Chapter Thirty
Sienna
Falling backwards onto my bed left me staring at the ceiling. The many throw pillows that surrounded me made me feel vaguely claustrophobic. I swatted at them, pushing them off the edge so they fell to the floor. The feel of the mattress, although soft, was uncomfortable. The expensive quilt cover, although fine quality, felt scratchy.
The crystal chandelier hanging from the ceiling threw light all around the room. The light bounced off the walls and little rainbows glimmered here and there. I used to think it was beautiful. Now, it was just ostentatious.
I missed the raw timber beams and the basic recessed lights in my room at Larsen Ranch. I missed the well-worn green embroidered quilt I had slept under. I missed the cotton sheets, and the timber floorboards and the sound of cows mooing, horses neighing and the of roosters crowing.
I missed the constant warmth of the home, and that’s exactly what it was. It wasn’t sterile and curated like the one I was in now. There was always a comforting presence about the place, be it the sounds outside the walls, or the company inside them. The siblings too, who were always welcoming, even to me, a complete stranger. Yet they took me in and helped me out in ways I couldn’t fathom yet.
But most of all, I missed one thing in particular. Well, if I was being perfectly honest, I was missing someone in particular.
Ryder. I missed him so much it hurt. I didn’t know how I’d become attached to him in the short time I’d stayed at Larsen Ranch. That truly scared me; so little time and I was already so completely and utterly willing to lose myself in another person to the point of pain.
Was he feeling the same way? Was he missing me the way I was missing him? Was it all fun and games? Was all over for him the moment I left? I didn’t think that was the case, not when he ran after me as I left.
After pushing up with my forearms, I threw my legs over the side of the bed and looked at the luggage I’d left beside the door. I hadn’t bothered to unpack any of it since I arrived home mere days ago. I had no intention of doing it either.
I stalked over to the walk-in closet, then looked around at all the clothes hanging around me.

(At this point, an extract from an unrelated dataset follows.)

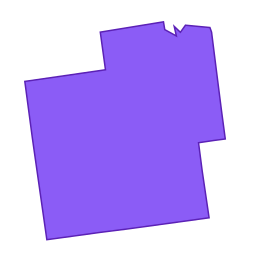 outline of Carroll, Indiana, United States of America, rotated 82°
{"feature_id": "52423323B58725996367098", "entity_name": "Carroll", "entity_type": "district", "adm_level": 2, "iso_a3": "USA", "parent_name": "United States of America", "parent_adm1": "Indiana", "projection": "natural_earth1", "projection_center": [-86.613, 40.585], "detail": "fine", "context": "isolated", "style": "filled", "palette": "violet", "viewbox_px": 256, "rotation_deg": 82, "n_neighbors": 0, "source": "geoboundaries", "source_scale": "gbopen_adm2", "svg_char_len": 430}
<svg xmlns="http://www.w3.org/2000/svg" viewBox="0 0 256 256"><g transform="rotate(82 128 128)"><path d="M124.1,33.0L85.5,32.5L44.7,31.9L39.9,32.9L34.2,56.8L40.5,62.8L33.8,68.1L43.6,67.3L35.7,77.9L27.8,78.1L29.2,142.1L67.2,142.2L67.5,223.7L124.5,224.1L133.2,224.1L227.3,223.9L227.5,169.9L227.9,142.5L228.2,60.2L181.0,60.5L152.4,60.2L152.3,44.7L152.4,33.2L124.1,33.0Z" fill="#8b5cf6" stroke="#5b21b6" stroke-width="1.5"/></g></svg>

At the hundreds of pairs of shoes sitting on racks, and designer handbags looking down at me from the shelves.
Not one of them gave me the happy feeling they once did.
Not compared to the cowboy boots I purchased in Texas and was still wearing. Since I got home, I had worn an outfit that suited them each day, much to my parents’ dismay. I had no inclination to take them off either. These had memories attached to them. Memories that caused other things to stir.
These boots evoked locked-away feelings.
These boots evoked pure emotions.
Those emotions were overflowing right now.
As I stared at the settee, an idea came to me. I pushed it to the side and stood atop it to pull down the other luggage bags I kept on the top shelf. Laying them all around me, I then unzipped them all and started pulling items from their hangers. Things from the drawers got stuffed in too. And I went so far as to fill an entire suitcase with shoes and another with bags.
Just because they no longer gave me the happy feeling they used to, didn’t mean that some other women I knew wouldn’t enjoy them. I thought of their faces when they saw these items arrive as I set about emptying myself of my former life. Once I’d stuffed a good variety of designer clothes into the bags, leaving only some of my favorite items, I smiled at the mostly empty racks.
I returned to my bedroom and walked towards the small desk I had below the window. Once I was seated, I slid open the drawer and removed a pad of lined paper and an envelope from the stationery set I had tucked away.
I pulled my fountain pen from the small, zippered pencil case I kept it in, set the pen to paper, and started to write:
Looking at these items just reminds me of what I no longer have.
Please go through everything and share them between yourselves. Keep them, sell them, do whatever makes you happy. I don’t want them; I don’t need them.
Finally, I must ask you to keep a secret. I miss you all. I miss Ryder even more and I can’t stay away any longer.
I’ll be seeing you all soon.
Love, Sienna.
I finished the letter with a large hand-drawn heart and then folded it in half and slid it inside the envelope. Within seconds, I was sealing and addressing it to Savannah and Mackenzie at the address I wished I was at right now.
As I was placing the envelope in my bag to mail, I turned to grab the suitcases that would be going too, the door to my bedroom swung open and Daddy strode in like he owned the place. Which I guess technically he did.
Noting the new bags of luggage I’d only just filled, and the ones I still hadn’t unpacked, he raised an eyebrow. “Cleaning house? Are these so out of season that you cannot wear them anymore? I know your mother cares for such things, Sienna-Grace, and you are a reflection on our company. But have a thought for the money side of things. I refuse to fund your wardrobe on a whim or a fancy.”
“It’s not like that, Daddy,” I tried, but he cut me off.
“It’s one thing to go on a shopping spree twice a year. I know how you ladies work, and that’s fine. But this looks like nearly an entire wardrobe of clothes you’re getting rid of.”